Controversies in C Difficile Prevention

ContagionDecember 2018
Volume 3
Issue 6

Nicola Petrosillo, MD, discusses current controversies in C difficile prevention and treatment.

Prevention is the best practice for any disease; however, which preventive practices are the “best” can vary among health care professionals, making opinions and practices diverse. Such is the case with practices to prevent Clostridium difficile infection.

While at the 6th International C diff Awareness Conference and Health EXPO in Philadelphia, Pennsylvania, Nicola Petrosillo, MD, president, Società Italiana Multidisciplinare per la Prevenzione delle Infezioni nelle Organizzazioni Sanitarie (SIMPIOS) director, Infectious Disease Division, National Institute for Infectious Diseases, “Lazzaro Spallanzani,” in Rome, Italy, discussed current controversies in C difficile prevention and treatment, as well as what factors health care providers should take into account, in an interview with Contagion®’s sister publication, MD Magazine®.
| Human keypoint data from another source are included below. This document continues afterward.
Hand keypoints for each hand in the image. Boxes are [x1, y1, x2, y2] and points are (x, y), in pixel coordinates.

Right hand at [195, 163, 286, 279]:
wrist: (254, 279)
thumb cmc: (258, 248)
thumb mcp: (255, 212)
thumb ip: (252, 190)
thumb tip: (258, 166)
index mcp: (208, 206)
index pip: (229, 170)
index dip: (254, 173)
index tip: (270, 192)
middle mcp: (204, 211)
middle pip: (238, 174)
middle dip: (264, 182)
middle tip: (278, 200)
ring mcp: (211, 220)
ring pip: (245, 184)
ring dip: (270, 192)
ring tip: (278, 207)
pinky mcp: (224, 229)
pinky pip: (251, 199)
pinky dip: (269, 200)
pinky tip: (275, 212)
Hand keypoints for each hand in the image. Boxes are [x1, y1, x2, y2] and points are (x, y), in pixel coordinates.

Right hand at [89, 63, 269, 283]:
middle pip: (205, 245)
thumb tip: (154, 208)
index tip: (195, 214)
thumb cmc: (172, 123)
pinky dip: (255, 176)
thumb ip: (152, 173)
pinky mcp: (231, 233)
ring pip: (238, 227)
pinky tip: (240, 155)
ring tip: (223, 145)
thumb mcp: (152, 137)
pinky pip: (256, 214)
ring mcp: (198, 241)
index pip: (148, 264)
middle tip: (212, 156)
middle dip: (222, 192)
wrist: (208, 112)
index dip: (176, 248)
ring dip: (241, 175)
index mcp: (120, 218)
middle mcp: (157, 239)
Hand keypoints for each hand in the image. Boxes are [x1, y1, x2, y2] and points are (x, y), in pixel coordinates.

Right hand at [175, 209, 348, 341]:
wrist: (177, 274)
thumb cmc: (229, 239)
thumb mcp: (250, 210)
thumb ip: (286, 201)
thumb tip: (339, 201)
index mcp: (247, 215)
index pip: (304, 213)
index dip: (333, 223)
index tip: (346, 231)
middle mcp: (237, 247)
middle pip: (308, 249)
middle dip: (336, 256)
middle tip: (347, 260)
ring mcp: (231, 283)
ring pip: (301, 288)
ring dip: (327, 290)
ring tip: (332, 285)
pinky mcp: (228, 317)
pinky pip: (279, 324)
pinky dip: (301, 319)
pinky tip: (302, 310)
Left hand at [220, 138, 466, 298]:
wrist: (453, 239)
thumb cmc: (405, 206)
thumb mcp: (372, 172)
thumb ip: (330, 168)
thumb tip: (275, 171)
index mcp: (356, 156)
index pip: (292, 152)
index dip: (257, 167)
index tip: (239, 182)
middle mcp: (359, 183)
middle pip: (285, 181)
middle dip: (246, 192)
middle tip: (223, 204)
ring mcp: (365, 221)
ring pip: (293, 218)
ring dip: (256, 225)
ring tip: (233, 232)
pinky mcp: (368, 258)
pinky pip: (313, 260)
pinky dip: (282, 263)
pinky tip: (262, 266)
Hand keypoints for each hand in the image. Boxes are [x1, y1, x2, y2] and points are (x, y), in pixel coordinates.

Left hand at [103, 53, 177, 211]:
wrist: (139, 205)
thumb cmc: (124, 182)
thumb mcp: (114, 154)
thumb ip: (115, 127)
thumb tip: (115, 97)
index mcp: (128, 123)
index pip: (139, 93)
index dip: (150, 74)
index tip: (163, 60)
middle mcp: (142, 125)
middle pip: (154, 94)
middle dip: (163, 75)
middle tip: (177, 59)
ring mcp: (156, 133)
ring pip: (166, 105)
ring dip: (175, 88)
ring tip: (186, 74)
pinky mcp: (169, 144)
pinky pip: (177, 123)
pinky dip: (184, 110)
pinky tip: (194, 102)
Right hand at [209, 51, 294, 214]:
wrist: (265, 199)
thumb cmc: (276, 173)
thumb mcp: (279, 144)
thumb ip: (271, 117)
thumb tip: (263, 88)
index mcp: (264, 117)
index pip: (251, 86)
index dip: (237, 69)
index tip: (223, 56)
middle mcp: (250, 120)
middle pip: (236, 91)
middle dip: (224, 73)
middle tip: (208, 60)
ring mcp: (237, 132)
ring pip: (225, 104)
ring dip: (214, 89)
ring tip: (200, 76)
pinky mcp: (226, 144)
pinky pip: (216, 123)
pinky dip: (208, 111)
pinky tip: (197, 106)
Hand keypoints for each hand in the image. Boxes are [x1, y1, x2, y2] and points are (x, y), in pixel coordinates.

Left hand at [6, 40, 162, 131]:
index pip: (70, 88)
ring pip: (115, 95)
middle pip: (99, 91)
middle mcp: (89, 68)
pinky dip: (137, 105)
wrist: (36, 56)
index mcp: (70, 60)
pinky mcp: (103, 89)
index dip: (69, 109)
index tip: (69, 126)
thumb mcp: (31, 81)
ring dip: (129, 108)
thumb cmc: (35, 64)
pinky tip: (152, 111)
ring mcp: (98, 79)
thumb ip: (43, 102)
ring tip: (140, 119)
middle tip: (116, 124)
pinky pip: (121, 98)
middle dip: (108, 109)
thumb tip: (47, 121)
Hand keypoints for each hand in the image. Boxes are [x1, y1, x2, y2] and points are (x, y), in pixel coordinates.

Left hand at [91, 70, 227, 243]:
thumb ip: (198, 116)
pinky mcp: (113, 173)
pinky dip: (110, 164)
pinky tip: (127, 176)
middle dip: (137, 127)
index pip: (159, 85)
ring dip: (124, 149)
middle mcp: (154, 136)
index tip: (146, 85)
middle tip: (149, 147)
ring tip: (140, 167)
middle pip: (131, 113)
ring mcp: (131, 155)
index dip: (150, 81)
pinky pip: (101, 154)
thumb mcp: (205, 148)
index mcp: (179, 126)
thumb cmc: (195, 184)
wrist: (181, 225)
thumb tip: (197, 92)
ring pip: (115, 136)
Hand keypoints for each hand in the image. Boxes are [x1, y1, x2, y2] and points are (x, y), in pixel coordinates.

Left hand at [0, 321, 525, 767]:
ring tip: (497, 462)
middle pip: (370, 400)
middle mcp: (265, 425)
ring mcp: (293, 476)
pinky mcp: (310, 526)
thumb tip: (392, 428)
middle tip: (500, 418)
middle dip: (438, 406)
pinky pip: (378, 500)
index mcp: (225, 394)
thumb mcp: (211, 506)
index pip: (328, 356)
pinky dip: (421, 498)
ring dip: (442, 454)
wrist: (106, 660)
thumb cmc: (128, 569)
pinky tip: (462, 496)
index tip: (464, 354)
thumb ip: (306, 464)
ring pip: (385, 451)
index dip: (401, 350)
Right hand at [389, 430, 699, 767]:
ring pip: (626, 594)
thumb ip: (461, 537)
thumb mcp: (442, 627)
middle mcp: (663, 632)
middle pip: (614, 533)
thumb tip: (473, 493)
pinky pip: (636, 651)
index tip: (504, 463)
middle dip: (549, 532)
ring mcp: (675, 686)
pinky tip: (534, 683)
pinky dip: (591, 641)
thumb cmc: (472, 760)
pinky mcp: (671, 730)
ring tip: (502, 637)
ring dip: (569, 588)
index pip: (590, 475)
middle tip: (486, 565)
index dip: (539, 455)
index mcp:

According to Dr. Petrosillo, there are a few points in infection control procedures that are controversial. One of them is how long the patient should be isolated in contact isolation after the end of diarrhea. “The guideline says 48 hours,” Dr. Petrosillo explained. “That’s okay, because after 48 hours, there is no more diarrhea and no more risk for spread of spores in the environment because there is no diarrhea.”

However, the spores can survive up to 4 weeks after the end of diarrhea, and so this practice is risky in some settings where the patients are very sick and have a lot of comorbidities. If they acquire this infection, they can have an increased risk mortality.

“I think that we should consider this measure of 48 hours as very flexible, depending on the setting and patient being treated,” Dr. Petrosillo said. “In some cases, we should [consider] contact isolation for the [entire] stay in the hospital. In some particular cases, it may be needed in order to avoid the spread to other patients.

The second point that is controversial, according to Dr. Petrosillo, is the screening of asymptomatic carriers. “[The] guideline says that asymptomatic carriers should be screened, because otherwise, we do not know what to do with them. What should we treat, what should we not treat? Should we put them in contact isolation? This is constant; this is difficult to manage.”

Results from several studies indicate that for immunocompromised patients, like those who have undergone a bone marrow transplant or elderly people in long-term care facilities, screening of asymptomatic carriers was effective in reducing the rate of C difficile infection in particular conditions, [such as] in outbreak settings and patients with high risk for C difficile infection, he said.

“We should be more flexible and try to understand which patients should be screened: when they are asymptomatic, of course; when they are admitted to the hospital; and which patients and in which settings," Dr. Petrosillo concluded.